Sexual selection is a form of natural selection.

It serves as an environmental force on the opposite sex.

In order to understand sexual selection, you first need to understand parental investment: cost-benefit.

Gamete production and parental care. Female versus male.

Egg versus sperm. Caring for offspring.

Therefore, to increase fitness (pass on genes), males should copulate with as many females as possible. Quantity over quality.

Females should be choosier about mate. Quality over quantity.

Therefore, males will compete for valuable resource (female) and characteristics will be selected for like: horns, size, and muscles.

Female choosiness will also act as a selective force: male attractiveness.

So, the males that out compete with other males for females will have a better chance of passing on their genes and whatever traits that help them out- compete other males to future populations.

In polygamous mating systems, this selection process becomes exaggerated because there is more male competition and female choosiness. In monogamy males and females are more equally choosy, so differences between sexes are less. Their fitness is linked more.

But still, men and women do choose mates, and we have some behaviors that attract the opposite mate that are similar to other species….…like what? Darwin himself suggested that dance has been shaped by sexual selection, an evolutionary process that favors showy traits, such as peacock tails, that attract mates.

For dance to serve as an example of sexual selection, the performance has to reveal something about the innate physical quality of the dancer.

REPHRASE THIS STATEMENT SO YOU FULLY UNDERSTAND IT. DO YOU HAVE ANY POSSIBLE IDEAS OF WHICH PHYSICAL QUALITIES?

▶ [Page segmentation data]
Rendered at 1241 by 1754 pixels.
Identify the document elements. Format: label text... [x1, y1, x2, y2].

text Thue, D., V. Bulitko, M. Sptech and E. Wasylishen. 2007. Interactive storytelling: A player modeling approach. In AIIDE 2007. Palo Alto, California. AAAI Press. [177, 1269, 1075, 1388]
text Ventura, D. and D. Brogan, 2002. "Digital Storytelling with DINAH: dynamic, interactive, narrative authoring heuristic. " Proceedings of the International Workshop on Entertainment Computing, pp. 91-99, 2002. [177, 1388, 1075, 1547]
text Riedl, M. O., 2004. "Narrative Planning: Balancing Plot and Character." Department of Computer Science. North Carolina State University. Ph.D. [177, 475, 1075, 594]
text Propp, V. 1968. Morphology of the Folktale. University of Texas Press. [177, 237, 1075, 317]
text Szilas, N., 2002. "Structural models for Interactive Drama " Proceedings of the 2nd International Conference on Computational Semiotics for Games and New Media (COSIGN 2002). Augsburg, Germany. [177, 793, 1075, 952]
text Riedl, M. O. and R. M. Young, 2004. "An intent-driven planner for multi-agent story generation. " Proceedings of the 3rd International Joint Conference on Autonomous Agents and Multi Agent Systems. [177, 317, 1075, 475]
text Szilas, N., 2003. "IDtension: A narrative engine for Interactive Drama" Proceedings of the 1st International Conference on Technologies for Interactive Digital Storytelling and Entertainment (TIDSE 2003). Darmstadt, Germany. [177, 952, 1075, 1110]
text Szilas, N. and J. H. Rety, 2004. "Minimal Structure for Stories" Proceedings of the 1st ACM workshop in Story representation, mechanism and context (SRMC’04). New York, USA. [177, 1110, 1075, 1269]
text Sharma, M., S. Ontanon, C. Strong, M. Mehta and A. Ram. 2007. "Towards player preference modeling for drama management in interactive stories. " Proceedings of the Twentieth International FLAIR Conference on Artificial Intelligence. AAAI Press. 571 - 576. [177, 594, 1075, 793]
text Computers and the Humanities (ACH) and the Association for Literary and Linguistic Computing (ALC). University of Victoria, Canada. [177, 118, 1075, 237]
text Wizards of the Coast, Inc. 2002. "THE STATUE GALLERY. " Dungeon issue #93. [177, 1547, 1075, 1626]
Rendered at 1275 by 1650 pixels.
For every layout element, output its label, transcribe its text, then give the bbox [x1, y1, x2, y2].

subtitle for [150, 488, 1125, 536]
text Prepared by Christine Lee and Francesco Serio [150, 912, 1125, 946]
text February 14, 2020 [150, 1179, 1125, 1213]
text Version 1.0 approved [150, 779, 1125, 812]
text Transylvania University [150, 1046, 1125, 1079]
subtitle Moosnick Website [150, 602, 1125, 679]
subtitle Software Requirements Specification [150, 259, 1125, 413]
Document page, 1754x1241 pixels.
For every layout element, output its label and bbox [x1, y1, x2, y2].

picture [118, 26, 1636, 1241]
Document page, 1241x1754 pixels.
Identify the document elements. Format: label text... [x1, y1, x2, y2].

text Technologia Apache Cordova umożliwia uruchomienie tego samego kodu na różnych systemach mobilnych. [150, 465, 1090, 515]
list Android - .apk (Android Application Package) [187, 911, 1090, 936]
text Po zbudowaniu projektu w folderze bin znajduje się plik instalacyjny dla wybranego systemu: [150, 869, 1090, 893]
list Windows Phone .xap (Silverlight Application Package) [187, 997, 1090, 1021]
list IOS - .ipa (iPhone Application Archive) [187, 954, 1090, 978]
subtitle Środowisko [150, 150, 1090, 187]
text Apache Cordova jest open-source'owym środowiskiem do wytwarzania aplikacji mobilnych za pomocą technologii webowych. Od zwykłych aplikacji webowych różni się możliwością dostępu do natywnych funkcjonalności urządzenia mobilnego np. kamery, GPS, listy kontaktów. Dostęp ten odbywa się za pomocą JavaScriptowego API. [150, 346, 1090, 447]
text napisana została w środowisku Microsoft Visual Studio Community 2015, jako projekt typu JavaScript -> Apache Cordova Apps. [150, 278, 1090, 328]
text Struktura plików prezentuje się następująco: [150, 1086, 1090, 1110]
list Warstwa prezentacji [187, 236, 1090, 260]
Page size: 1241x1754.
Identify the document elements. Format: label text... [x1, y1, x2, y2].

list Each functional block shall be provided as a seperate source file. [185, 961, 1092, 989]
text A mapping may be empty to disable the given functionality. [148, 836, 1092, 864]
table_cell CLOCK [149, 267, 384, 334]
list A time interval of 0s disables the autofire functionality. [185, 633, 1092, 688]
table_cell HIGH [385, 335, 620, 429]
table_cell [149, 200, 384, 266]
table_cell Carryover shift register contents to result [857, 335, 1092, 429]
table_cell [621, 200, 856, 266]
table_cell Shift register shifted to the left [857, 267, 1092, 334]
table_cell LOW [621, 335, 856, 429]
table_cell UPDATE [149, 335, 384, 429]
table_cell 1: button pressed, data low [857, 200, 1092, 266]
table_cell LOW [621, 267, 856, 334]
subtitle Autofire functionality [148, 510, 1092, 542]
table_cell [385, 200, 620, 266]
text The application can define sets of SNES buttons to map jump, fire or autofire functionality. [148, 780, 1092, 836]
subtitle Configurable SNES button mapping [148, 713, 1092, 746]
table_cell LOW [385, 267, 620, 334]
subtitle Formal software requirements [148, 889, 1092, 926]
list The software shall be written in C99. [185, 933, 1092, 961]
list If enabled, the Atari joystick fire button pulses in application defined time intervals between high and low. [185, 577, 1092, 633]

▶ [ACTIVITY 1] Pull out the part of the sexual selection notes starting with "Egg versus sperm." and going on through "Quantity over quality.", copying it word for word.
▶ [ACTIVITY 2] Why does the selection process become exaggerated in polygamous mating systems, according to the sexual selection notes? Answer in one to three sentences.
▶ [ACTIVITY 3]
Answer these questions from the sexual selection notes:
(a) What does sexual selection serve as on the opposite sex?
(b) Which characteristics are named as being selected for when males compete for females?
(c) What showy trait is given as an example of what sexual selection favors?

▶ [FINAL ANSWER 1]
Egg versus sperm. Caring for offspring.

Therefore, to increase fitness (pass on genes), males should copulate with as many females as possible. Quantity over quality.

▶ [FINAL ANSWER 2] In polygamous mating systems, the selection process becomes exaggerated because there is more competition among males and more choosiness among females.

▶ [FINAL ANSWER 3]
(a) It serves as an environmental force on the opposite sex.
(b) Horns, size, and muscles.
(c) Peacock tails.